[Stored data entries]

□ □ □ □

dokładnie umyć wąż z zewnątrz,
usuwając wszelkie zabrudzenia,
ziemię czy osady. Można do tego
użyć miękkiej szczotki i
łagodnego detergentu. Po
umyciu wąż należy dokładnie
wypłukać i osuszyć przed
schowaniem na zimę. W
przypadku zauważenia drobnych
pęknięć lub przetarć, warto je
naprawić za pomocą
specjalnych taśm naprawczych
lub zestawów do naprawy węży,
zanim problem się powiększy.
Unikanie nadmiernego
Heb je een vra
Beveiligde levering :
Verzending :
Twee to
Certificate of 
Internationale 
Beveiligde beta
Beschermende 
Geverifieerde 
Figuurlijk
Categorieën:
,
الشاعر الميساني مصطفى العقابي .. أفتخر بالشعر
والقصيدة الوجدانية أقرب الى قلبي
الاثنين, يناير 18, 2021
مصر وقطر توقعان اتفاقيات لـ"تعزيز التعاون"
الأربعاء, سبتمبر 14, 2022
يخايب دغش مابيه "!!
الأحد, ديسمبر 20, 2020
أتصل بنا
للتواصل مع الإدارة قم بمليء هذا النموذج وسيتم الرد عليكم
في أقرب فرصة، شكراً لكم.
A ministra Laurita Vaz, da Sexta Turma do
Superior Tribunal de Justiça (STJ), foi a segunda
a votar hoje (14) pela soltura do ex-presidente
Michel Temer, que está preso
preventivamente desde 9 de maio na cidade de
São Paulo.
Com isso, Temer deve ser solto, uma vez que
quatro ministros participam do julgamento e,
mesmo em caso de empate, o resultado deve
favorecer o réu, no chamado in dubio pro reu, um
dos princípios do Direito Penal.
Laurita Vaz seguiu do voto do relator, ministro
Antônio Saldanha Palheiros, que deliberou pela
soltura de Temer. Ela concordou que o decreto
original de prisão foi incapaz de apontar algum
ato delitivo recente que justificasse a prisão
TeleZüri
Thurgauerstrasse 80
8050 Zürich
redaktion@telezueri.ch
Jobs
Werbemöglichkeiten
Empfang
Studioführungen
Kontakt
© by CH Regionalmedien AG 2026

□ □ □ □

▶ **Task directions**
Reproduce every record exactly, line by line.

▶ **Response area**
dokładnie umyć wąż z zewnątrz,
usuwając wszelkie zabrudzenia,
ziemię czy osady. Można do tego
użyć miękkiej szczotki i
łagodnego detergentu. Po
umyciu wąż należy dokładnie
wypłukać i osuszyć przed
schowaniem na zimę. W
przypadku zauważenia drobnych
pęknięć lub przetarć, warto je
naprawić za pomocą
specjalnych taśm naprawczych
lub zestawów do naprawy węży,
zanim problem się powiększy.
Unikanie nadmiernego
Heb je een vra
Beveiligde levering :
Verzending :
Twee to
Certificate of 
Internationale 
Beveiligde beta
Beschermende 
Geverifieerde 
Figuurlijk
Categorieën:
,
الشاعر الميساني مصطفى العقابي .. أفتخر بالشعر
والقصيدة الوجدانية أقرب الى قلبي
الاثنين, يناير 18, 2021
مصر وقطر توقعان اتفاقيات لـ"تعزيز التعاون"
الأربعاء, سبتمبر 14, 2022
يخايب دغش مابيه "!!
الأحد, ديسمبر 20, 2020
أتصل بنا
للتواصل مع الإدارة قم بمليء هذا النموذج وسيتم الرد عليكم
في أقرب فرصة، شكراً لكم.
A ministra Laurita Vaz, da Sexta Turma do
Superior Tribunal de Justiça (STJ), foi a segunda
a votar hoje (14) pela soltura do ex-presidente
Michel Temer, que está preso
preventivamente desde 9 de maio na cidade de
São Paulo.
Com isso, Temer deve ser solto, uma vez que
quatro ministros participam do julgamento e,
mesmo em caso de empate, o resultado deve
favorecer o réu, no chamado in dubio pro reu, um
dos princípios do Direito Penal.
Laurita Vaz seguiu do voto do relator, ministro
Antônio Saldanha Palheiros, que deliberou pela
soltura de Temer. Ela concordou que o decreto
original de prisão foi incapaz de apontar algum
ato delitivo recente que justificasse a prisão
TeleZüri
Thurgauerstrasse 80
8050 Zürich
redaktion@telezueri.ch
Jobs
Werbemöglichkeiten
Empfang
Studioführungen
Kontakt
© by CH Regionalmedien AG 2026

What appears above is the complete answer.